Anthony Davis, national coordinator for the college and youth division of the NAACP, is a fan as well.
“I love it,” he says. “As a result of the Black Lives Matter movement, the social justice and civil rights movement has been able to become more militant. It’s OK to be back in the streets. We would love to partner and work with Black Lives Matter because we appreciate them for what they do.”
Davis says the NAACP is already adjusting its outreach to younger people. He says it’s creating more engaging platforms on social media to attract youth and touring with hip-hop stars to register voters for the 2018 midterms.
“Over the last year, we’ve done a good job branding ourselves as not only this historic civil rights group, but the youth and college division is more hip and, I hate to use this term, but, ‘woke,’ ” Davis says.
Becoming more like Black Lives Matter, though, might not be good for the NAACP, one sociologist says. He says the group lacks structure and long-term vision. The Black Lives Matter movement has also been weakened by infighting.
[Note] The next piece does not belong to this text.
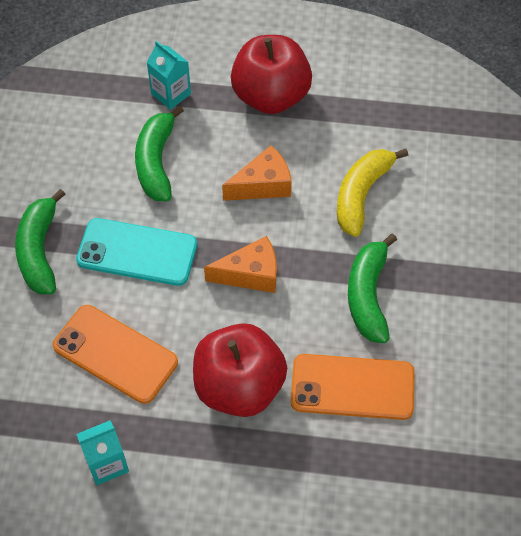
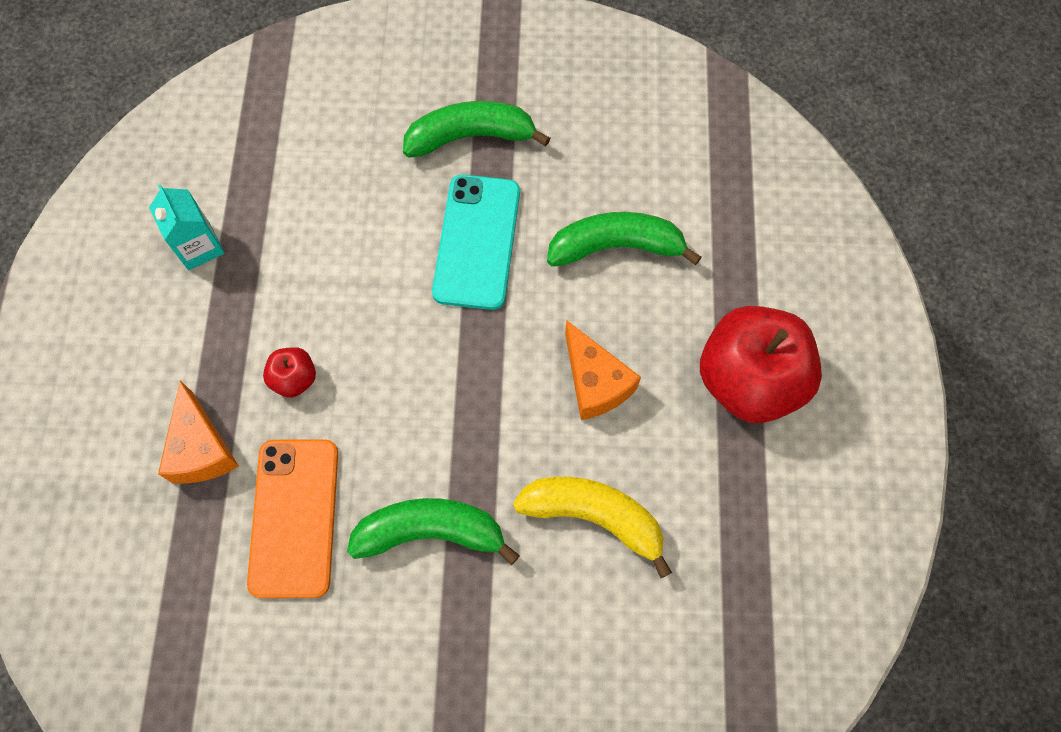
camera: 85 degrees right, 10 degrees up
orange phone [53,305,178,404] -> none
turquoise carton [147,41,191,110] -> none
red apple [193,323,287,417] -> red apple [263,347,316,398], size x0.44
orange cheese [204,236,277,293] -> orange cheese moved to [158,380,239,484]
Learn about divisions within the Black Lives Matter Movement
“The NAACP has lasted a long time for a reason,” says Shayne Lee, a sociologist with the University of Houston. “There’s a risk when you copy the latest flavor. You risk losing your core constituency.”
The Missouri travel advisory may mark a new direction for the NAACP, but the kind of leader the group chooses next may serve as the ultimate proof of a new “woke” NAACP.
Gaskin, the St. Louis NAACP leader, sounds confident.
Some in the black community, he says, were asleep during the last eight years while Barack Obama was President. Now they’re in the Trump era, and they’re taking a second look at the NAACP.
“At that time, they didn’t think they needed us,” he says. “You don’t miss water until your well dries.”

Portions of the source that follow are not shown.